Ah ! Descartes, « ce mortel dont on eût fait un dieu chez les païens » (La Fontaine), « ce cavalier français qui partit d’un si bon pas » (Péguy) ! Serait-ce pour qualifier des manières, assez cavalières en effet, avec tous ceux qui se sont avisés de penser avant lui ? À la hussarde – on sait que le terme finira par désigner en France une bande de spadassins littéraires importunés par la descente de brumes germaniques sur Saint-Germain-des-Prés. Curieusement, hussard convient aussi bien au principal objet de leur ressentiment, un certain Jean-Paul Sartre, rhéteur et bretteur itou. Richelieu n’a pas éradiqué la tradition du duel : elle persiste, verbalisée, entre gensdelettres et jusque dans le débat de second tour de l’élection présidentielle.

Les Trois Mousquetaires, roman intégralement français, n’en déplaise aux amateurs de littérature « exigeante », qu’on renverra au jugement d’un Académicien : « C’est un grand mythe pour la jeunesse d’un pays », « le mythe de l’amitié entre les hommes qui, sous le double sceau de la loyauté et du courage, deviennent invincibles… »

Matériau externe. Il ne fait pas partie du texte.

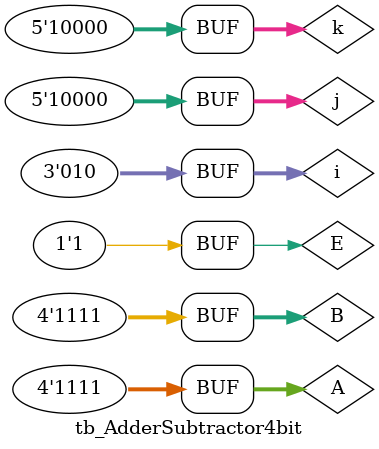
<source format=v>
`timescale 1ns / 1ps


module tb_AdderSubtractor4bit;

	// Inputs
	reg [3:0] A;
	reg [3:0] B;
	reg E;

	// Outputs
	wire [3:0] S;
	wire cout;

	// Instantiate the Unit Under Test (UUT)
	AdderSubtractor4bit uut (
		.A(A), 
		.B(B), 
		.E(E), 
		.S(S), 
		.cout(cout)
	);
	
	reg [2:0] i;
	reg [4:0] j;
	reg [4:0] k;
	initial begin
		// Initialize Inputs
		A = 0;
		B = 0;
		E = 0;

		// Wait 100 ns for global reset to finish
		#100;
        
		// Add stimulus here
		for(i=0;i<2;i=i+1) begin
			E = i;
			for(j=0;j<16;j=j+1) begin
				A = j;
				for(k=0;k<16;k=k+1) begin
					B = k;
					#10;
				end
			end
		end
	end
      
endmodule


</source>
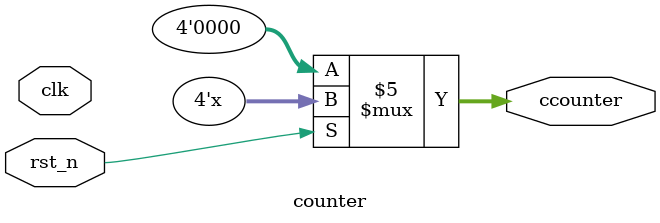
<source format=v>
module counter(
    input clk,
    input rst_n,
    output reg [3:0] ccounter
);

always @(*) begin
    if(!rst_n)
        ccounter <= 0;
    else
        ccounter <= ccounter + 1;
end

endmodule



</source>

Bien que nobles tous les trois, ils incarnent les trois états. Athos, membre de plusieurs ordres de chevalerie : l’aristocratie, nécessairement mélancolique sous Richelieu ; Porthos, costaud, fidèle et droit, mais glouton et vaniteux : le peuple ; Aramis, pris entre le Rouge et le Noir deux siècles avant Julien Sorel, séducteur et comploteur : le clergé (il finit général des Jésuites). Et d’Artagnan, synthèse des trois devenus quatre, après le rite d’adoption fraternelle, il prend le meilleur de chacun. Pris dans des jeux politiques qui les dépassent, pendant la « cohabitation » du roi avec Richelieu, qui apparaît comme un Italien machiavélique avant Mazarin ; Anne d’Autriche en Dame des romans de chevalerie ; Milady en femme fatale ; et Bonacieux, le petit bourgeois, parfait négatif de nos héros : pleutre, âpre au gain et jaloux. Stendhal est plus brutal : « J’abhorre la canaille, en même temps que, sous le nom de peuple je désire passionnément son bonheur. » (…) « J’aime le peuple, je déteste ses oppresseurs ; mais ce serait pour moi un supplice de tous les instants que de vivre avec le peuple. »

Retenons plutôt la parfaite devise composée par Dumas : « Un pour tous ! Tous pour un ! ».

Notes

[1D’aucuns l’ont tenté. Le résultat, en anglais par exemple, est désopilant, et Rostand n’y est pour rien

[2Elie Faure, Découverte de l’Archipel, « L’âme française ou la mesure de l’espace ». Seuil « l’école des lettres », 1995, p. 85. La première édition date de 1932, dans La Nouvelle revue critique. Noté dans la suite EF, suivi du numéro de page.